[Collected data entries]
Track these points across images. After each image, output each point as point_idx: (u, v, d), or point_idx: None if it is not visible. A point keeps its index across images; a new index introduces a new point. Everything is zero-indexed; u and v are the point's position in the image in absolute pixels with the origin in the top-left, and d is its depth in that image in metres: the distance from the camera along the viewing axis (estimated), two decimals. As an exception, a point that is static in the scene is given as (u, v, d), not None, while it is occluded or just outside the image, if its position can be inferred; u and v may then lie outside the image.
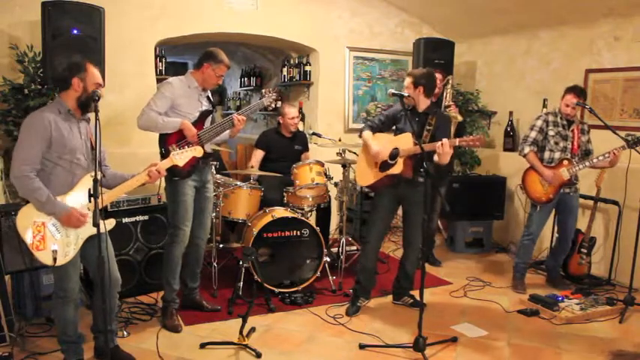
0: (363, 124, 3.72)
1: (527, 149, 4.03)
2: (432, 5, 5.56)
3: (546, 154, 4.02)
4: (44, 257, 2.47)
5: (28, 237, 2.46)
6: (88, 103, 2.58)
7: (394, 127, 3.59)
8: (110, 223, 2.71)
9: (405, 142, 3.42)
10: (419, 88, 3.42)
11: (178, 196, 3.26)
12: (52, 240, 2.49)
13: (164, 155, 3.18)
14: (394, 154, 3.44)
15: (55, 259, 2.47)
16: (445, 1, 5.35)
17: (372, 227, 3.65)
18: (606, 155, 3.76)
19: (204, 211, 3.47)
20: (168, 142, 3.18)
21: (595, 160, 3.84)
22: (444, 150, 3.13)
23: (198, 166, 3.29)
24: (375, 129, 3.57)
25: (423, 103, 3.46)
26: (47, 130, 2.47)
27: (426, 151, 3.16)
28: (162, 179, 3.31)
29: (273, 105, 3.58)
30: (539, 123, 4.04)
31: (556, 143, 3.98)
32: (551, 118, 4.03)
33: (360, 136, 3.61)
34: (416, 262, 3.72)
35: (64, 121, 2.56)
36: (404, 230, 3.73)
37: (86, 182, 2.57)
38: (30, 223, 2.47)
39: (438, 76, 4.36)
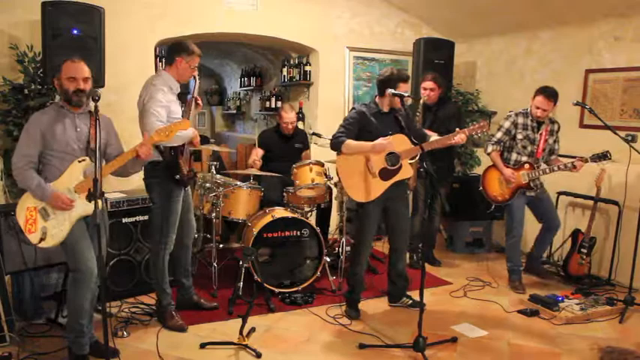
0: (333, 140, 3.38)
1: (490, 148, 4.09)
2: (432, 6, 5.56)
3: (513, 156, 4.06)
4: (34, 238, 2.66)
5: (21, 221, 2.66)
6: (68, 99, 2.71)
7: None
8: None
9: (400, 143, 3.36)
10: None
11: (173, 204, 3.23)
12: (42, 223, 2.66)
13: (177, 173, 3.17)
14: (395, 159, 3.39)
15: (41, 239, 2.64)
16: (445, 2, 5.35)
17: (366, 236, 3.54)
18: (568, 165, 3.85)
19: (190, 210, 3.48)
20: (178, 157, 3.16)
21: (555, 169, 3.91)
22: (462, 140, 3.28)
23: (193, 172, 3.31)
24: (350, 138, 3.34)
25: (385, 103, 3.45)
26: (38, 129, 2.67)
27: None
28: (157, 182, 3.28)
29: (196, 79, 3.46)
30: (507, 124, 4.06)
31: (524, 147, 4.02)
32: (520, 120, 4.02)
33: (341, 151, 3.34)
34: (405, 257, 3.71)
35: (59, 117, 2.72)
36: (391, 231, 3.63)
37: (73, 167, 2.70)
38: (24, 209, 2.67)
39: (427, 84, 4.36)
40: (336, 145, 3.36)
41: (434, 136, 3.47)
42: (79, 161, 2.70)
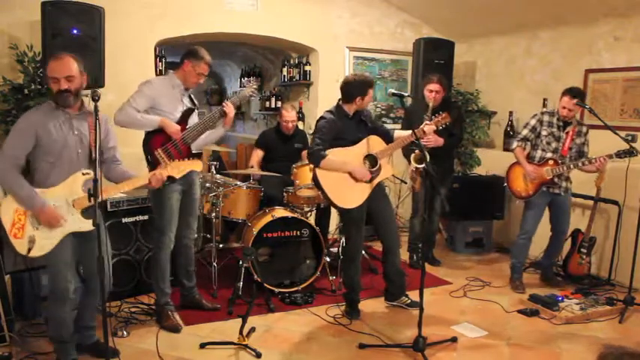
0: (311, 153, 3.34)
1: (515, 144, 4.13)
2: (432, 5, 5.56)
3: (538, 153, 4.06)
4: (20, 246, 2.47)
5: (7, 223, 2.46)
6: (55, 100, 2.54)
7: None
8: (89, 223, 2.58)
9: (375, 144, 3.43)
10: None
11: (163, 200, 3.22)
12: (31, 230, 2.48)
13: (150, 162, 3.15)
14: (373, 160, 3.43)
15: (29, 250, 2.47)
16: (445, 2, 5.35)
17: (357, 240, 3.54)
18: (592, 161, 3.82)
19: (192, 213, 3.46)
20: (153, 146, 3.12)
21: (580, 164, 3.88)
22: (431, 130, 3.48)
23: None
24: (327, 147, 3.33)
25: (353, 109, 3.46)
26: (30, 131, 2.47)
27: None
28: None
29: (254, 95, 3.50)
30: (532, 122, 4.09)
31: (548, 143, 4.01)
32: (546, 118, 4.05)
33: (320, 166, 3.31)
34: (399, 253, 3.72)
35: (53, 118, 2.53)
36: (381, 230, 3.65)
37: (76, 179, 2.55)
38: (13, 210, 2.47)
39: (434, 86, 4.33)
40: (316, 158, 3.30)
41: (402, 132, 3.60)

### Task to complete
Word for word, reproduce all the data, but not the pictures.

### Response area
Track these points across images. After each image, output each point as point_idx: (u, v, d), or point_idx: None if it is not visible. A point keeps its index across images; a new index introduces a new point. Everything is zero-indexed; u and v are the point's position in the image in absolute pixels with the origin in the top-left, and d is its depth in that image in metres: the distance from the camera along the viewing axis (estimated), two decimals. As an exception, a point that is static in the scene is given as (u, v, d), not None, while it is occluded or just outside the image, if its position can be inferred; u and v may then lie outside the image.
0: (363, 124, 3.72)
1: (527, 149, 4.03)
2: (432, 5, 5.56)
3: (546, 154, 4.02)
4: (44, 257, 2.47)
5: (28, 237, 2.46)
6: (88, 103, 2.58)
7: (394, 127, 3.59)
8: (110, 223, 2.71)
9: (405, 142, 3.42)
10: (419, 88, 3.42)
11: (178, 196, 3.26)
12: (52, 240, 2.49)
13: (164, 155, 3.18)
14: (394, 154, 3.44)
15: (55, 259, 2.47)
16: (445, 1, 5.35)
17: (372, 227, 3.65)
18: (606, 155, 3.76)
19: (204, 211, 3.47)
20: (168, 142, 3.18)
21: (595, 160, 3.84)
22: (444, 150, 3.13)
23: (198, 166, 3.29)
24: (375, 129, 3.57)
25: (423, 103, 3.46)
26: (47, 130, 2.47)
27: (426, 151, 3.16)
28: (162, 179, 3.31)
29: (273, 105, 3.58)
30: (539, 123, 4.04)
31: (556, 143, 3.98)
32: (551, 118, 4.03)
33: (360, 136, 3.61)
34: (416, 262, 3.72)
35: (64, 121, 2.56)
36: (404, 230, 3.73)
37: (86, 182, 2.57)
38: (30, 223, 2.47)
39: (438, 76, 4.36)
0: (333, 140, 3.38)
1: (490, 148, 4.09)
2: (432, 6, 5.56)
3: (513, 156, 4.06)
4: (34, 238, 2.66)
5: (21, 221, 2.66)
6: (68, 99, 2.71)
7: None
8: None
9: (400, 143, 3.36)
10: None
11: (173, 204, 3.23)
12: (42, 223, 2.66)
13: (177, 173, 3.17)
14: (395, 159, 3.39)
15: (41, 239, 2.64)
16: (445, 2, 5.35)
17: (366, 236, 3.54)
18: (568, 165, 3.85)
19: (190, 210, 3.48)
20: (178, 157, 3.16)
21: (555, 169, 3.91)
22: (462, 140, 3.28)
23: (193, 172, 3.31)
24: (350, 138, 3.34)
25: (385, 103, 3.45)
26: (38, 129, 2.67)
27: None
28: (157, 182, 3.28)
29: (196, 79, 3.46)
30: (507, 124, 4.06)
31: (524, 147, 4.02)
32: (520, 120, 4.02)
33: (341, 151, 3.34)
34: (405, 257, 3.71)
35: (59, 117, 2.72)
36: (391, 231, 3.63)
37: (73, 167, 2.70)
38: (24, 209, 2.67)
39: (427, 84, 4.36)
40: (336, 145, 3.36)
41: (434, 136, 3.47)
42: (79, 161, 2.70)
0: (311, 153, 3.34)
1: (515, 144, 4.13)
2: (432, 5, 5.56)
3: (538, 153, 4.06)
4: (20, 246, 2.47)
5: (7, 223, 2.46)
6: (55, 100, 2.54)
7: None
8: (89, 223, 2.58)
9: (375, 144, 3.43)
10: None
11: (163, 200, 3.22)
12: (31, 230, 2.48)
13: (150, 162, 3.15)
14: (373, 160, 3.43)
15: (29, 250, 2.47)
16: (445, 2, 5.35)
17: (357, 240, 3.54)
18: (592, 161, 3.82)
19: (192, 213, 3.46)
20: (153, 146, 3.12)
21: (580, 164, 3.88)
22: (431, 130, 3.48)
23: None
24: (327, 147, 3.33)
25: (353, 109, 3.46)
26: (30, 131, 2.47)
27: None
28: None
29: (254, 95, 3.50)
30: (532, 122, 4.09)
31: (548, 143, 4.01)
32: (546, 118, 4.05)
33: (320, 166, 3.31)
34: (399, 253, 3.72)
35: (53, 118, 2.53)
36: (381, 230, 3.65)
37: (76, 179, 2.55)
38: (13, 210, 2.47)
39: (434, 86, 4.33)
40: (316, 158, 3.30)
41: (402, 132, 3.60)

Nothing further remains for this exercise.